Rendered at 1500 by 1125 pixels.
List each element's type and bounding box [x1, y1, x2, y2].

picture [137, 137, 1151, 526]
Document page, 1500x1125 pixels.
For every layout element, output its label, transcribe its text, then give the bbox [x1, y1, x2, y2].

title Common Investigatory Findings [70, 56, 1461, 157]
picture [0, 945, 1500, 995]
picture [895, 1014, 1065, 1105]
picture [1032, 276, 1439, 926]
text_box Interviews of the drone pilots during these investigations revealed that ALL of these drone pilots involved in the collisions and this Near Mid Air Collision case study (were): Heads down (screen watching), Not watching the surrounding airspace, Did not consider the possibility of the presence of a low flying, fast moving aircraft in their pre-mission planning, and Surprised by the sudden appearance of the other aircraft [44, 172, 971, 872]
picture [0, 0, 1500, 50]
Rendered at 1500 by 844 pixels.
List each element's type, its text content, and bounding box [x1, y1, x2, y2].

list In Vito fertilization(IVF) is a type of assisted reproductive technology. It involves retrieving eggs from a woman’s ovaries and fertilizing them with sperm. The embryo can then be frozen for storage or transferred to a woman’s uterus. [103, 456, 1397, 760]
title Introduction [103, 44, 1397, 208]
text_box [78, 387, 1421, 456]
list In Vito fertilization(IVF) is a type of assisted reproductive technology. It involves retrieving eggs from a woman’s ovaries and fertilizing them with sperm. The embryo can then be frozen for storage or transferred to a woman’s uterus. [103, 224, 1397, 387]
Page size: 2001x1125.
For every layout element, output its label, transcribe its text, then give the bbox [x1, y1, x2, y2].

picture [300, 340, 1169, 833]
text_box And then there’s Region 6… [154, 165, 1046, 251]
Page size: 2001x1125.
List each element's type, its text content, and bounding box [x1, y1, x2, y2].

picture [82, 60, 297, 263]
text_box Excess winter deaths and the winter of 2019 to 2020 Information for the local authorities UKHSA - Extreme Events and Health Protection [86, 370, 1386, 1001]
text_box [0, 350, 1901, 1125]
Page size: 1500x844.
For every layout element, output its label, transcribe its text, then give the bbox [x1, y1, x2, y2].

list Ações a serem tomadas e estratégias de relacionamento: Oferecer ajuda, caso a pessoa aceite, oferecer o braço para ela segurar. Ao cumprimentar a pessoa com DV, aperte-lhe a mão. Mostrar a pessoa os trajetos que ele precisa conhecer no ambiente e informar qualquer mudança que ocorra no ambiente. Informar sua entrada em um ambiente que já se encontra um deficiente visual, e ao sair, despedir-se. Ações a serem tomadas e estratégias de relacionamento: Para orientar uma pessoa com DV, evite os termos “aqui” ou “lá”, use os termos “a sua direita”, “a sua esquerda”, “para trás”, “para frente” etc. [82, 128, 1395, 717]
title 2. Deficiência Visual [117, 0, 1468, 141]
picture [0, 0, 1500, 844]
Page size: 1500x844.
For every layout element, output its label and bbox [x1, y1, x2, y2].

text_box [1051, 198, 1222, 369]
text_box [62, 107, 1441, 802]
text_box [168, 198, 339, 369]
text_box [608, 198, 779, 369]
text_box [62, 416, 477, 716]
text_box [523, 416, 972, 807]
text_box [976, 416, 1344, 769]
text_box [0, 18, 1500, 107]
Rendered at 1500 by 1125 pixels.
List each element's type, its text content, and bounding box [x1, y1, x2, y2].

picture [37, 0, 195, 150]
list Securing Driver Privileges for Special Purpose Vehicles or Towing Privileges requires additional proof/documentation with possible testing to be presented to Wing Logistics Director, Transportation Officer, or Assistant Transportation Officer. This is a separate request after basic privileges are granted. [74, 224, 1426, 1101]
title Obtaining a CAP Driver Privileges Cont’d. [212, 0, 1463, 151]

+++

**Problem:** Nothing in the entries may change. Retype them all.

**Task response:**
Rendered at 1500 by 1125 pixels.
List each element's type and bounding box [x1, y1, x2, y2].

picture [137, 137, 1151, 526]
Document page, 1500x1125 pixels.
For every layout element, output its label, transcribe its text, then give the bbox [x1, y1, x2, y2].

title Common Investigatory Findings [70, 56, 1461, 157]
picture [0, 945, 1500, 995]
picture [895, 1014, 1065, 1105]
picture [1032, 276, 1439, 926]
text_box Interviews of the drone pilots during these investigations revealed that ALL of these drone pilots involved in the collisions and this Near Mid Air Collision case study (were): Heads down (screen watching), Not watching the surrounding airspace, Did not consider the possibility of the presence of a low flying, fast moving aircraft in their pre-mission planning, and Surprised by the sudden appearance of the other aircraft [44, 172, 971, 872]
picture [0, 0, 1500, 50]
Rendered at 1500 by 844 pixels.
List each element's type, its text content, and bounding box [x1, y1, x2, y2].

list In Vito fertilization(IVF) is a type of assisted reproductive technology. It involves retrieving eggs from a woman’s ovaries and fertilizing them with sperm. The embryo can then be frozen for storage or transferred to a woman’s uterus. [103, 456, 1397, 760]
title Introduction [103, 44, 1397, 208]
text_box [78, 387, 1421, 456]
list In Vito fertilization(IVF) is a type of assisted reproductive technology. It involves retrieving eggs from a woman’s ovaries and fertilizing them with sperm. The embryo can then be frozen for storage or transferred to a woman’s uterus. [103, 224, 1397, 387]
Page size: 2001x1125.
For every layout element, output its label, transcribe its text, then give the bbox [x1, y1, x2, y2].

picture [300, 340, 1169, 833]
text_box And then there’s Region 6… [154, 165, 1046, 251]
Page size: 2001x1125.
List each element's type, its text content, and bounding box [x1, y1, x2, y2].

picture [82, 60, 297, 263]
text_box Excess winter deaths and the winter of 2019 to 2020 Information for the local authorities UKHSA - Extreme Events and Health Protection [86, 370, 1386, 1001]
text_box [0, 350, 1901, 1125]
Page size: 1500x844.
For every layout element, output its label, transcribe its text, then give the bbox [x1, y1, x2, y2].

list Ações a serem tomadas e estratégias de relacionamento: Oferecer ajuda, caso a pessoa aceite, oferecer o braço para ela segurar. Ao cumprimentar a pessoa com DV, aperte-lhe a mão. Mostrar a pessoa os trajetos que ele precisa conhecer no ambiente e informar qualquer mudança que ocorra no ambiente. Informar sua entrada em um ambiente que já se encontra um deficiente visual, e ao sair, despedir-se. Ações a serem tomadas e estratégias de relacionamento: Para orientar uma pessoa com DV, evite os termos “aqui” ou “lá”, use os termos “a sua direita”, “a sua esquerda”, “para trás”, “para frente” etc. [82, 128, 1395, 717]
title 2. Deficiência Visual [117, 0, 1468, 141]
picture [0, 0, 1500, 844]
Page size: 1500x844.
For every layout element, output its label and bbox [x1, y1, x2, y2].

text_box [1051, 198, 1222, 369]
text_box [62, 107, 1441, 802]
text_box [168, 198, 339, 369]
text_box [608, 198, 779, 369]
text_box [62, 416, 477, 716]
text_box [523, 416, 972, 807]
text_box [976, 416, 1344, 769]
text_box [0, 18, 1500, 107]
Rendered at 1500 by 1125 pixels.
List each element's type, its text content, and bounding box [x1, y1, x2, y2].

picture [37, 0, 195, 150]
list Securing Driver Privileges for Special Purpose Vehicles or Towing Privileges requires additional proof/documentation with possible testing to be presented to Wing Logistics Director, Transportation Officer, or Assistant Transportation Officer. This is a separate request after basic privileges are granted. [74, 224, 1426, 1101]
title Obtaining a CAP Driver Privileges Cont’d. [212, 0, 1463, 151]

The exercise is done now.